Find a 3D camera for machine vision








The requirements for a 3D camera are as diverse as the applications. Below you will find the most important selection criteria to help you make the right settings in the product filter and find the right camera more quickly.
The field of view (FoV) determines the area that a 3D camera can capture. A larger field of view allows entire components or larger scenes to be captured in a single step. At the same time, the detail resolution decreases because the same sensor area is distributed over a larger scene. If you want to check the finest details, it is therefore better to choose a smaller FoV, while a larger measurement volume is crucial for large objects or conveyor applications.

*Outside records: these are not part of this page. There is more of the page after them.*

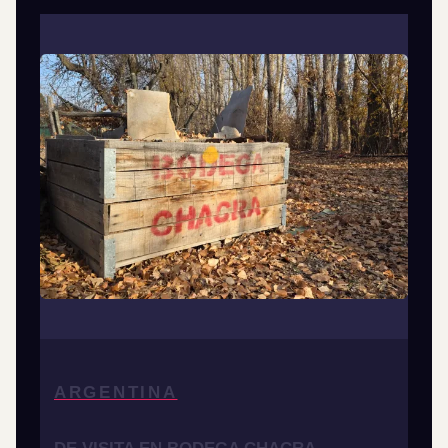
ARGENTINA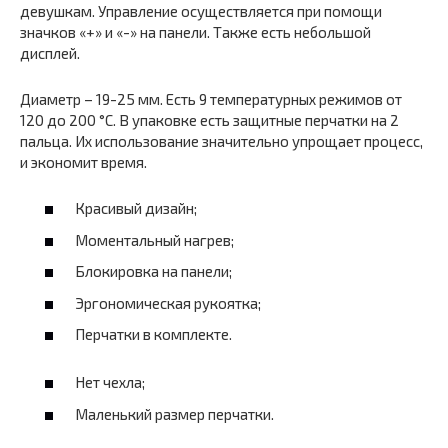
девушкам. Управление осуществляется при помощи
значков «+» и «-» на панели. Также есть небольшой
дисплей.
Диаметр – 19-25 мм. Есть 9 температурных режимов от
120 до 200 °С. В упаковке есть защитные перчатки на 2
пальца. Их использование значительно упрощает процесс,
и экономит время.
Красивый дизайн;
Моментальный нагрев;
Блокировка на панели;
Эргономическая рукоятка;
Перчатки в комплекте.
Нет чехла;
Маленький размер перчатки.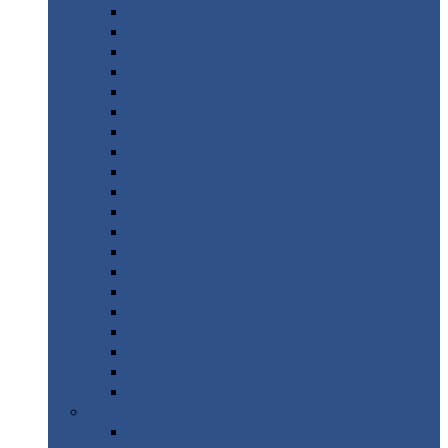
Монтеррей
Супермонтеррей
Макси
Экоррей
Монтекристо
Монтерроса
Трамонтана
Квинта
плюс
Квинта
плюс 3D
Квинта
уно
Монкатта
Классик
Классик
плюс
Ламонтерра
Ламонтерра
X
Ламонтерра
XL
Модерн
Камея
Квадро
Кредо
Доборные
элементы
Доборные
элементы с полимерным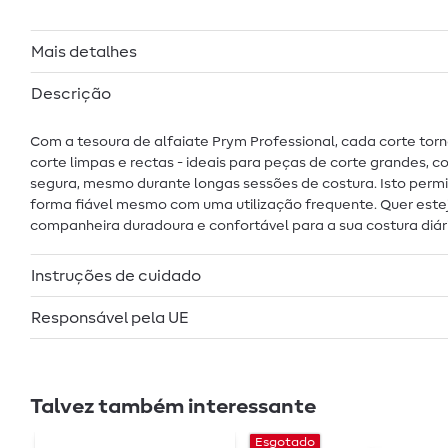
Mais detalhes
Descrição
Com a tesoura de alfaiate Prym Professional, cada corte tor
corte limpas e rectas - ideais para peças de corte grandes,
segura, mesmo durante longas sessões de costura. Isto perm
forma fiável mesmo com uma utilização frequente. Quer esteja 
companheira duradoura e confortável para a sua costura diár
Instruções de cuidado
Responsável pela UE
Talvez também interessante
Esgotado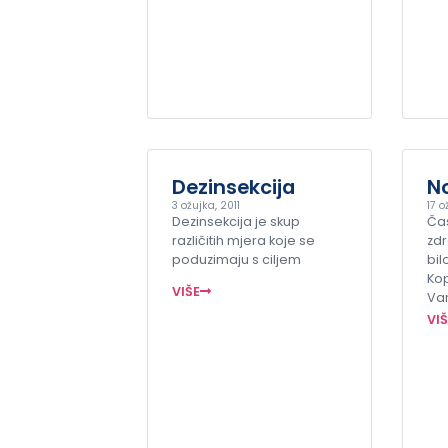
Dezinsekcija
N
3 ožujka, 2011
17 o
Dezinsekcija je skup
Ča
različitih mjera koje se
zdr
poduzimaju s ciljem
bil
Kop
VIŠE
Va
VI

The working distance specifies the distance between the camera and the object at which reliable measurements are possible. The size, weight, and protection class of the system must also be taken into account, especially if the camera is mounted in confined spaces or on a robot arm. A robust mechanical design and suitable mounting ensure that measurements remain stable even in the presence of vibrations and temperature fluctuations.
The nature of the surface plays a major role in the measurement results. High-gloss or transparent objects often pose a challenge for laser or structured light-based methods because the light is reflected or refracted. Dark, highly absorbent surfaces, on the other hand, produce weaker signals. In such cases, special measures such as blue lasers, polarization filters, or HDR exposures can help. For outdoor applications or applications with highly variable ambient light, methods such as stereo vision or ToF are usually more robust.
The scan rate indicates how fast a 3D camera captures data. There are two different cases:
A high scan rate is crucial when objects move quickly through the system or a robot has to react in real time. At the same time, higher rates also increase the demands on interfaces and computing power.
In addition to the hardware, it is important to consider how well a camera integrates into existing software environments. Standards such as GigE Vision ensure that devices from different manufacturers can be addressed via the same interface. A stable SDK with sample code and drivers for different operating systems greatly facilitates integration. It is also important that the camera supports common 3D data formats so that point clouds can be further processed without additional effort.